The Virginia Sterilization Act of 1924 provided a model for Nazi Germany’s sterilization program. In 1927 the Supreme Court heard a case challenging the law. Carrie Buck, Virginia resident, had been deemed promiscuous after she was raped by a nephew of her foster family. Buck was sent to the Virginia State Colony for Epileptics and the Feebleminded, where her mother lived; both women were declared “morons.” The Supreme Court upheld the state’s right to sterilize “unfit” people like Buck; the decision has never been overturned.

These programs continued for decades. Civil rights activist Fannie Lou Hamer has spoken about being given a hysterectomy without her knowledge in 1961 while undergoing surgery to remove a uterine tumor. Teaching hospitals performed this procedure on poor Black women frequently enough that it became known as a “Mississippi appendectomy.”

During the 1960s and 1970s, thousands of Native American women underwent forced sterilization by the Indian Health Service. Advocacy by Marie Sanchez, chief tribal judge on the Northern Cheyenne Reservation, and other women of color led to federal regulations that provided some protection from forced sterilization.

Between the 1930s and 1970s, an estimated one-third of Puerto Rican women were sterilized, frequently without being fully informed about the procedure. In Los Angeles, Mexican immigrant women filed a 1975 civil rights lawsuit claiming that doctors were compelling Spanish-speaking mothers during labor into agreeing to tubal ligation; the case led to the California State Legislature repealing the 1909 sterilization law.

These abuses are also part of a much larger pattern of marginalized people’s bodily autonomy being violated. The 19th-Century gynecologist J. Marion Sims developed a technique for treating fistulas—holes between the vagina and bladder or rectum—by experimenting on enslaved women. Another example is the Tuskegee syphilis study in the 20th Century, during which researchers misled and deliberately withheld treatment from hundreds of Black men with syphilis.

Many sterilization laws were repealed by the 1970s, when the field of bioethics emerged and concepts such as informed consent became increasingly important, Bateman-House says. However, attempts to coerce people into not reproducing have continued.

Nearly 40 women inmates underwent tubal ligations without giving proper consent in California between 2005 and 2011. A judge in Tennessee offered reduced jail time in 2017 to men and women who agreed to having birth control implants or vasectomies. Within the past two decades, judges have ordered women not to become pregnant while on probation or until regaining custody of their children.

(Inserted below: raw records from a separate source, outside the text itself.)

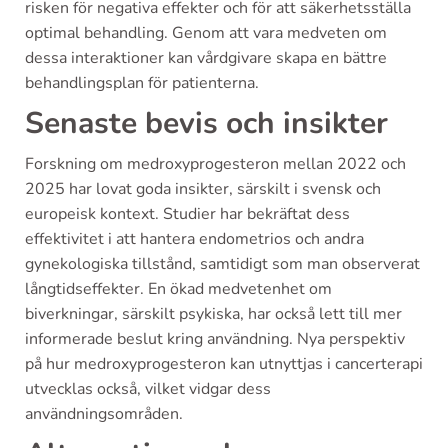
risken för negativa effekter och för att säkerhetsställa
optimal behandling. Genom att vara medveten om
dessa interaktioner kan vårdgivare skapa en bättre
behandlingsplan för patienterna.
Senaste bevis och insikter
Forskning om medroxyprogesteron mellan 2022 och
2025 har lovat goda insikter, särskilt i svensk och
europeisk kontext. Studier har bekräftat dess
effektivitet i att hantera endometrios och andra
gynekologiska tillstånd, samtidigt som man observerat
långtidseffekter. En ökad medvetenhet om
biverkningar, särskilt psykiska, har också lett till mer
informerade beslut kring användning. Nya perspektiv
på hur medroxyprogesteron kan utnyttjas i cancerterapi
utvecklas också, vilket vidgar dess
användningsområden.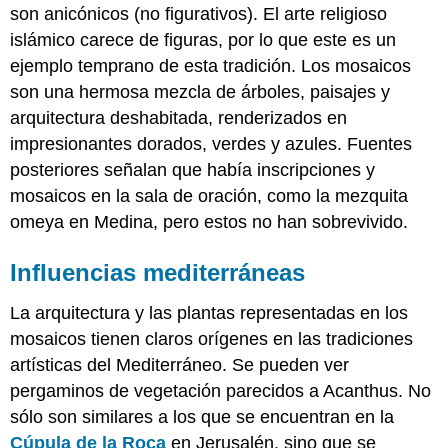
son anicónicos (no figurativos). El arte religioso
islámico carece de figuras, por lo que este es un
ejemplo temprano de esta tradición. Los mosaicos
son una hermosa mezcla de árboles, paisajes y
arquitectura deshabitada, renderizados en
impresionantes dorados, verdes y azules. Fuentes
posteriores señalan que había inscripciones y
mosaicos en la sala de oración, como la mezquita
omeya en Medina, pero estos no han sobrevivido.
Influencias mediterráneas
La arquitectura y las plantas representadas en los
mosaicos tienen claros orígenes en las tradiciones
artísticas del Mediterráneo. Se pueden ver
pergaminos de vegetación parecidos a Acanthus. No
sólo son similares a los que se encuentran en la
Cúpula de la Roca
en Jerusalén, sino que se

Today, however, these cases are much more likely to generate pushback, NYU’s Bateman-House says. Activists have also fought for reparations for people who were involuntarily sterilized in North Carolina, Virginia, and California.

“Our window of opportunity to try to give people some closure and compensation is now,” Bateman-House says. “We need to be moving forward in that, and we need to keep an eye out right now for other abuses of people’s reproductive autonomy.”

After Wooten’s complaint regarding the detention center in Georgia was filed with the Department of Homeland Security’s inspector general, the American College of Obstetricians and Gynecologists wrote a letter urging the office to investigate, and detailed its clinical guidance on sterilization. “Our guidance acknowledges the history in the United States, including the recent past, of the unethical practice of coerced or forced sterilization procedures performed on individuals without their consent,” wrote the organization’s CEO, Maureen G. Phipps.

Understanding and being aware of past cases where people have faced forced or coerced sterilization is vital if we are to prevent them from happening again. “We should look at our policies with an eye toward history,” Allsbrook says.

The only reason we know about these abuses are because whistleblowers and people who underwent these procedures have stepped forward, she added.

“What’s concerning to me…is, how many people does this happen to in other detention centers, in other prisons, in other communities and reservations, who don’t speak up because for whatever reason they don’t feel like they can?”